One of South Korea’s largest companies is developing a music copyright blockchain project. This could result in a fairer distribution of music royalties.
According to local media reports, conglomerate CJ Corp is developing the application through its CJ OliveNetworks subsidiary. The platform would record instances of music broadcast to the blockchain. Therefore, it creates an accurate ledger of plays for royalty distribution.
The aim of the music copyright blockchain platform is to create a more reliable account of music broadcast. Therefore, royalties can go to copyright holders. This would also replace the current system, which relies largely on estimates and manual reporting to determine appropriate royalty payments.
Kim Eung-do, director of the DT Convergence Research Institute at CJ OliveNetworks, said there is demand from copyright holders for this kind of technology, as an upgrade on the current copyright management process.
“It is very important to have a system that guarantees fairness and transparency among copyright stakeholders. The blockchain-based copyright management system will greatly contribute to improving the copyright management process.”
According to reports in Yonhap, the system is being developed on AWS’ Amazon Managed Blockchain Service.
Can A Music Copyright Blockchain Really Help Rights Holders?
Taking advantage of the unique properties of distributed ledger technology, CJ believes the system will also allow more efficient, transparent distribution of royalties to rights holders.
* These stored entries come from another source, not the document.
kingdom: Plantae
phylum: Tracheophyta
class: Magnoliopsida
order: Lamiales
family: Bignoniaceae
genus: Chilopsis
CJ Group is the 14th largest conglomerate in South Korea, with equivalent $25.9 billion in assets. The group operates across a number of sectors including cinemas, beauty, logistics, IT, food and drink and entertainment.
Their move towards blockchain is only the latest example of a major global company developing practical solutions on the technology.
With its immutable records, automatic verification and transaction mechanisms, blockchain is therefore perfect for tracking ownership. This includes digital ownership in the form of copyright.
The platform would enable rights holders to claim a more accurate share of royalties owed to them than at present, while introducing cost-saving efficiencies into the reporting system.
With rights management for music and other IP a contentious issue globally, the platform could also inspire similar applications for monitoring, tracking and recording rights ownership on the blockchain.